Vice President for University Communications Stephen MacCarthy and Office of the Provost Executive Director of Communications Leo Charney did not respond to requests for comment. 

Pritchett’s response to the professors came before the Maryanne Trump Barry recordings surfaced this weekend.

The professors wrote back on July 21, countering that refusing to investigate would create a perception of favoritism.

“Even if an investigation initiated by Penn and Wharton would, as you predict, ultimately fail to arrive at a definitive finding, the very fact of authorization [sic] an investigation would send a strong message of institutional integrity,” the response to Pritchett read. “An absence of administrative action risks making the most powerful statement to the contrary — that we don’t care about the integrity of our admissions process — a statement wholly inconsistent with the bedrock values of our university community.”

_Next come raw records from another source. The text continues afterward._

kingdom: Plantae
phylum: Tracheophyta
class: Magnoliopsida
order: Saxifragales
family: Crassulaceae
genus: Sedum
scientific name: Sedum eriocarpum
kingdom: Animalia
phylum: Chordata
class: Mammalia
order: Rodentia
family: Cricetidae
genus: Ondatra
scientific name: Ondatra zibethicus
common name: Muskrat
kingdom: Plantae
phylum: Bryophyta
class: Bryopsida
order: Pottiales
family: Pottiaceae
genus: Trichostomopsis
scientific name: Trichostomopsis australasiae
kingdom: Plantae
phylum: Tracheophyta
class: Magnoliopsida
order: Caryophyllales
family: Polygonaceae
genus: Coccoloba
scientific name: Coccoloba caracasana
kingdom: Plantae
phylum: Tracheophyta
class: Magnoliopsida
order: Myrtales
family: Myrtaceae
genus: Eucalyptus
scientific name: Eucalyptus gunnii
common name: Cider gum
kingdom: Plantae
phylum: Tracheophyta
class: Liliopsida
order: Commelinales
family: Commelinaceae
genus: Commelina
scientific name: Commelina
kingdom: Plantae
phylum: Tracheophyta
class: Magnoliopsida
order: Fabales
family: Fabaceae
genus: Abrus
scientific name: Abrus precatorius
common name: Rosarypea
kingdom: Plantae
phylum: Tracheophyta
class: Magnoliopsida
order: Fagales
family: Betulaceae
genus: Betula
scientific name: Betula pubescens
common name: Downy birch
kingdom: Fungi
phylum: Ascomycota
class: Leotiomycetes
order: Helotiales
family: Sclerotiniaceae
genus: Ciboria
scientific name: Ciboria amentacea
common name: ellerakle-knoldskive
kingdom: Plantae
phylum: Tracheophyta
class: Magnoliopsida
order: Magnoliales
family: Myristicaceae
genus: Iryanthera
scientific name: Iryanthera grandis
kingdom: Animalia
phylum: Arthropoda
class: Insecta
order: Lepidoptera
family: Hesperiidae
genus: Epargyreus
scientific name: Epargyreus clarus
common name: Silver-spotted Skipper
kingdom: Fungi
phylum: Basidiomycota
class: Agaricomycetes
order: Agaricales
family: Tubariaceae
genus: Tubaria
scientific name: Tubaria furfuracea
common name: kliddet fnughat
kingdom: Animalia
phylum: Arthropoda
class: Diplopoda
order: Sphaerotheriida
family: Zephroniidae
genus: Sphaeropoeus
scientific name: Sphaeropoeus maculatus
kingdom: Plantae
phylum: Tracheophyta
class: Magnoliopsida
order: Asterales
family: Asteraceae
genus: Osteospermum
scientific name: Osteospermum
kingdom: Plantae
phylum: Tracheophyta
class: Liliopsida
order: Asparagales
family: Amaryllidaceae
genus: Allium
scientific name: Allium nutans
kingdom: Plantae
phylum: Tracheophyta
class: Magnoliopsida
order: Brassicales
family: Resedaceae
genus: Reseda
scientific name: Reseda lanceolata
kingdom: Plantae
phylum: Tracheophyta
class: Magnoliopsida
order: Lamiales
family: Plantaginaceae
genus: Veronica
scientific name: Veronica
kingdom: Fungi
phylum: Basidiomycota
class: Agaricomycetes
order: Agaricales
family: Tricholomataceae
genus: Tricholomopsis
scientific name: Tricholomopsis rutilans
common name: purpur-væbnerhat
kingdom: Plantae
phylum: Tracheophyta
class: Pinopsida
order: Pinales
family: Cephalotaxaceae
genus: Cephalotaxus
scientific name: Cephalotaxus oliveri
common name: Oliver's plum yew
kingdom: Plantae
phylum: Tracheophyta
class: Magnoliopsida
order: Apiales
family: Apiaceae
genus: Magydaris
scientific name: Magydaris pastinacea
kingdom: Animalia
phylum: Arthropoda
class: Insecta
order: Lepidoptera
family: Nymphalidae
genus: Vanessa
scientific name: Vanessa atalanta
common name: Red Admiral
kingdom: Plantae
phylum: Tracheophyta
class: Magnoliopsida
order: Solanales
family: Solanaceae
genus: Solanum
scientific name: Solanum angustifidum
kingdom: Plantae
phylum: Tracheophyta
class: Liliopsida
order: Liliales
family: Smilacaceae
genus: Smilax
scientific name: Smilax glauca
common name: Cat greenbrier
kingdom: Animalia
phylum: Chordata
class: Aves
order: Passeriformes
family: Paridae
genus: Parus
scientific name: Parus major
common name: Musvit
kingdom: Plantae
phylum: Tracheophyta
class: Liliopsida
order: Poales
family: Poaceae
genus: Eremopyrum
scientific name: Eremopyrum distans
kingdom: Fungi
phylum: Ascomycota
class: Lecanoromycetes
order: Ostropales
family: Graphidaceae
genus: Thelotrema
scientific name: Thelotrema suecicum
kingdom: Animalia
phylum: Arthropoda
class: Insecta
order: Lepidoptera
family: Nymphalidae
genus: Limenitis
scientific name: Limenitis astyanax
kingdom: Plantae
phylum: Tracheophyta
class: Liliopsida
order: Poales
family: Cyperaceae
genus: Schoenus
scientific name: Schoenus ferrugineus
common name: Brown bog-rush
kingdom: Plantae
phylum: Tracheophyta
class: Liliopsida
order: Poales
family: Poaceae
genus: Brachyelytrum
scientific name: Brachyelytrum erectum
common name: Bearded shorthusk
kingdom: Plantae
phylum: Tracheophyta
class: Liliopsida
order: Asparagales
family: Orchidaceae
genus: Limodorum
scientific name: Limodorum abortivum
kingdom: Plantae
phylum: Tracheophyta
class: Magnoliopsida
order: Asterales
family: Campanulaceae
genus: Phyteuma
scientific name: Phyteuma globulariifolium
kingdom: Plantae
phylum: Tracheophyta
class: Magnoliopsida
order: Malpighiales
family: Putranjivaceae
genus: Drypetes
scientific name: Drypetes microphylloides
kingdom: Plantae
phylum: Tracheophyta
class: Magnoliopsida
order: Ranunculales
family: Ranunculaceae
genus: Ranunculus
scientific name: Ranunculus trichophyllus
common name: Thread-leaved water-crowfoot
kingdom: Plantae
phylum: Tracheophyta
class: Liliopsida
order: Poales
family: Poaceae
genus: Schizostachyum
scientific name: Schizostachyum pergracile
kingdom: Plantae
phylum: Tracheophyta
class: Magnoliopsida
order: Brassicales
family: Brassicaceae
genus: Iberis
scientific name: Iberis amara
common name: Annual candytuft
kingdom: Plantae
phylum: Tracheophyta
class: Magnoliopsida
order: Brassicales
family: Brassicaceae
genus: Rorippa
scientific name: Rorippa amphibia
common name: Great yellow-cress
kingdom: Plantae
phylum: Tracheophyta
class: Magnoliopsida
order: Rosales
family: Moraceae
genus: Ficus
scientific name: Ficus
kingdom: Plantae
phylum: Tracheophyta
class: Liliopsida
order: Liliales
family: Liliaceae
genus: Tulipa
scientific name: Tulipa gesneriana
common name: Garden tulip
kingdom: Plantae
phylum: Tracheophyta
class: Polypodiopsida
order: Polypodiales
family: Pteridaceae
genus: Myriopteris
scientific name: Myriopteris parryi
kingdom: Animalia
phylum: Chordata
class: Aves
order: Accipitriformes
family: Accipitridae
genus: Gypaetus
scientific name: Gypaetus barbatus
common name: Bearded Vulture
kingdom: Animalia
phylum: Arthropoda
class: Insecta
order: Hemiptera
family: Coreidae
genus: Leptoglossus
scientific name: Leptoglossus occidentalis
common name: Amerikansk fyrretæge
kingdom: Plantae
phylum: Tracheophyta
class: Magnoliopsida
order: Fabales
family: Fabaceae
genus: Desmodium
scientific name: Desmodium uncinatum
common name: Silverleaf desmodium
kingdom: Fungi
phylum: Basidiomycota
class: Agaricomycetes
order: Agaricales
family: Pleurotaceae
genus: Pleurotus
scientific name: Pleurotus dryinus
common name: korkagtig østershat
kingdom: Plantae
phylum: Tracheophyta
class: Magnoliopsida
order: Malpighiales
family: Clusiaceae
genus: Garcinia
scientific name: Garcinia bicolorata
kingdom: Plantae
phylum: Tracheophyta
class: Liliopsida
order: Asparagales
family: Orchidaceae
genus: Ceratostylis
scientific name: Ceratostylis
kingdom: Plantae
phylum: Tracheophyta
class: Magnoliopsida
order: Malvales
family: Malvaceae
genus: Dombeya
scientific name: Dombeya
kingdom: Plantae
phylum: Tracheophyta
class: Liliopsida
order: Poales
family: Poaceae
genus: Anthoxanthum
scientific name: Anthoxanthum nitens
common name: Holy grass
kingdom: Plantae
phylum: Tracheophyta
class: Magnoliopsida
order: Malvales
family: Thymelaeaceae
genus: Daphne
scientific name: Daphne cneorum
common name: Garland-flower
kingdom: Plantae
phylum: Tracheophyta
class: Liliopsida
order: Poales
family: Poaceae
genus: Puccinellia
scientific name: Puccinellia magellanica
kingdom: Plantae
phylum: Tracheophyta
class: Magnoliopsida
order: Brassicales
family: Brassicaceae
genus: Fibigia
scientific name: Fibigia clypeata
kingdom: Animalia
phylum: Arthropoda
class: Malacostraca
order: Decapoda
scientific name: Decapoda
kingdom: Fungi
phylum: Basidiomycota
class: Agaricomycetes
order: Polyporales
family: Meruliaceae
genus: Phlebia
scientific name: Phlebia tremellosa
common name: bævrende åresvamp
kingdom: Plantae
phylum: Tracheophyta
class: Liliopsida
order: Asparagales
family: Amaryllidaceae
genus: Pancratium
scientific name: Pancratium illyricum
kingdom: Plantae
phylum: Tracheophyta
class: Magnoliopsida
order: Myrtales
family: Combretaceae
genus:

Pritchett did not respond to the professors' follow-up email.

Sheller also requested an investigation into allegations Trump cheated on his SAT, a week before the professors’ initial letter. The effort was uncoordinated with the professors, Sheller said.



“In view of the fact that parents are being sentenced to prison for fraudulent pay-offs to have their children admitted to different colleges at this time, I request that, under the circumstances, a blue ribbon committee should be appointed by the University of Pennsylvania to make a full examination of Donald Trump’s admission to the Wharton School,” wrote Sheller, the grandfather of the DP's current business manager.

While the Wharton professors heard back from Pritchett, Sheller said he has not received a response from the Penn administration.

“They should certainly conduct some type of investigation, a reasonable investigation, and at least make a substantial effort, because it's very embarrassing for the University and to its alumni,” Sheller told the DP. “Probably, we might go down in history as having the worst president in the history of the United States being a Wharton graduate. I certainly don’t relish that.”

The efforts to investigate Trump’s Penn admission are part of a larger issue the school has faced since day one of his presidency — how to deal with a graduate who is at once the most powerful person in the world but also a deeply polarizing political figure.

Orts said although he thinks it is problematic that Wharton leadership has shied away from taking positions on Trump, he pointed out that the school has also not showered the president with praise and awarded him honorary degrees.

This is not the first time Trump has faced opposition from higher education institutions. Scotland's Robert Gordon University revoked Trump's honorary degree in 2015, citing his history "of statements that are wholly incompatible with the ethos and values of the university." In 2018, faculty at Lehigh University voted to revoke Trump's honorary degree, but the school's board of trustees decided not to take action.

Both Orts and Sheller speculated the absence of an investigation stems from Penn’s fear of attracting the anger of the Oval Office’s occupant. 

“Maybe Trump can exact retribution in some way. But that is not a reason not to pursue an allegation that is credible about whether he committed fraud against us,” Orts said. “Sometimes you have to stand up for a principle. And the University of Pennsylvania, in my opinion, is certainly big enough to stand up to a bully.”